We study the relationship between the input phase delays and the output mode orders when using a pixel-array structure fed by multiple single-mode waveguides for tunable orbital-angular-momentum (OAM) beam generation. As an emitter of a free-space OAM beam, the designed structure introduces a transformation function that shapes and coherently combines multiple (e.g., four) equal-amplitude inputs, with the k th input carrying a phase delay of ( k -1) Δ φ . The simulation results show that (1) the generated OAM order ℓ is dependent on the relative phase delay Δ φ ; (2) the transformation function can be tailored by engineering the structure to support different tunable ranges (e.g., l ={-1},{-1,+1},{-1,0,+1}, or {-2,-1,+1,+2}); and (3) multiple independent coaxial OAM beams can be generated by simultaneously feeding the structure with multiple independent beams, such that each beam has its own Δ φ value for the four inputs.
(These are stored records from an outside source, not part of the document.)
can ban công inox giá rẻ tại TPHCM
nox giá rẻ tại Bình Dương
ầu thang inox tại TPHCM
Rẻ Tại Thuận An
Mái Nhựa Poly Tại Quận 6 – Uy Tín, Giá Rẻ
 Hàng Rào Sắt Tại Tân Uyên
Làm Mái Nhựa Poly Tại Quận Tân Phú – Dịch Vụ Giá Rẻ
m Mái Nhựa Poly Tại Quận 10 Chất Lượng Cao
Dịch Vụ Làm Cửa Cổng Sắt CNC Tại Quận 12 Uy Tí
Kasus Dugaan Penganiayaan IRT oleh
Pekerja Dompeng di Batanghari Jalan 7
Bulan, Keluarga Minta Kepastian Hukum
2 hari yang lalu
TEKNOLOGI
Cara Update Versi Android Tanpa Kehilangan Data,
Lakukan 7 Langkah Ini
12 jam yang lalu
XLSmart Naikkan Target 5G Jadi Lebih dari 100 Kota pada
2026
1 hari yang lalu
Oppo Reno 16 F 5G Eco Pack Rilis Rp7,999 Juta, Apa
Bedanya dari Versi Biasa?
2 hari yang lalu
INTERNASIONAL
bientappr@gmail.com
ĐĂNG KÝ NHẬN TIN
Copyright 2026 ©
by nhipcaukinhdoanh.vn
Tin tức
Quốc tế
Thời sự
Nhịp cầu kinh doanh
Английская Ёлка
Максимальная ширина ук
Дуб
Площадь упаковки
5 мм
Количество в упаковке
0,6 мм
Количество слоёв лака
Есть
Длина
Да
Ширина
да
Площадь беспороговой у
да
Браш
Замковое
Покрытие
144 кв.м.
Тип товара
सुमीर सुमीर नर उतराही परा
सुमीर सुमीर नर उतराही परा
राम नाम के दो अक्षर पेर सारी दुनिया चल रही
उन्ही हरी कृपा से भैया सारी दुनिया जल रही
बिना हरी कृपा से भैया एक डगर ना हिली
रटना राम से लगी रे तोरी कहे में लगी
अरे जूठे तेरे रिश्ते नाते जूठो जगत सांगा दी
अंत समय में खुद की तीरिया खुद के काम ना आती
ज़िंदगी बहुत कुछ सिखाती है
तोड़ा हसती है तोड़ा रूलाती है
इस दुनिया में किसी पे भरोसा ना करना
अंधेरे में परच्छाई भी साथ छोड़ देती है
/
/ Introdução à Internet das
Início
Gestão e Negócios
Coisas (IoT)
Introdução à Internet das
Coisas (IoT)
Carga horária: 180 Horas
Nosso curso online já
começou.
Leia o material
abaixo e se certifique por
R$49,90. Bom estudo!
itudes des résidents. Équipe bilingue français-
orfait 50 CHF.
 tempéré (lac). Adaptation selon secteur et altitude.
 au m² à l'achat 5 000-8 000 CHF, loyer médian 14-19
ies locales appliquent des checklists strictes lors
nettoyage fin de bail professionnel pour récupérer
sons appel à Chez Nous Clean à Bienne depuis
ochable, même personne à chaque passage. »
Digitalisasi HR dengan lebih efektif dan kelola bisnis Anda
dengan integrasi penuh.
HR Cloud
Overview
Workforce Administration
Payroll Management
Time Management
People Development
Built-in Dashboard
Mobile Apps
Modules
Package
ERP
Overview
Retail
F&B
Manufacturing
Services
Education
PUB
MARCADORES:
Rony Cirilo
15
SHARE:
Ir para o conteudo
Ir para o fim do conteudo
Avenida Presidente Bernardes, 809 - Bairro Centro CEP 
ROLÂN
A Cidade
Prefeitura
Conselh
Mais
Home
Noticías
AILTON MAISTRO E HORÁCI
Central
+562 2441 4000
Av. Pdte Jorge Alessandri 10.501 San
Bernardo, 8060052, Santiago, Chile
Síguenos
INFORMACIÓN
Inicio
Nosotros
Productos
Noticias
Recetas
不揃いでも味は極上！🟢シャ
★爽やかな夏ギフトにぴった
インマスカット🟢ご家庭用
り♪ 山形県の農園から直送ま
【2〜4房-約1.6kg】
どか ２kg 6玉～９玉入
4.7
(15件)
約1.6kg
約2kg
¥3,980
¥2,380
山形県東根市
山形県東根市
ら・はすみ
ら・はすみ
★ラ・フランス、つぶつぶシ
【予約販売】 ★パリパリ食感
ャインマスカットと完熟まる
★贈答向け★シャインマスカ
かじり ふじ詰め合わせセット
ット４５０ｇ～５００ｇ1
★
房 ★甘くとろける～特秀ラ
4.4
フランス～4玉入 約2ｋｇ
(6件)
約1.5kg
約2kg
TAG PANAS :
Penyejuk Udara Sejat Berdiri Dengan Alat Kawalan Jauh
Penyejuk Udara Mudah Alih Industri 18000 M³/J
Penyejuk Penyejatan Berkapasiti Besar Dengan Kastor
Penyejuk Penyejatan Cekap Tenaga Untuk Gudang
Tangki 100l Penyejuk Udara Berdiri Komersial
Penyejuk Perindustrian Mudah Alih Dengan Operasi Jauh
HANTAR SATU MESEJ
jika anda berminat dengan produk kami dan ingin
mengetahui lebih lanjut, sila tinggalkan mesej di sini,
Moreover, there is a trade-off between the tunable range and the mode purity, bandwidth, and crosstalk, such that the increase of the tunable range leads to (a) decreased mode purity (from 91% to 75% for l =-1), (b) decreased 3 dB bandwidth of emission efficiency (from 285 nm for l ={-1} to 122 nm for l ={-2,-1,+1,+2}), and (c) increased crosstalk within the C-band (from -23.7 to -13.2 d B when the tunable range increases from 2 to 4).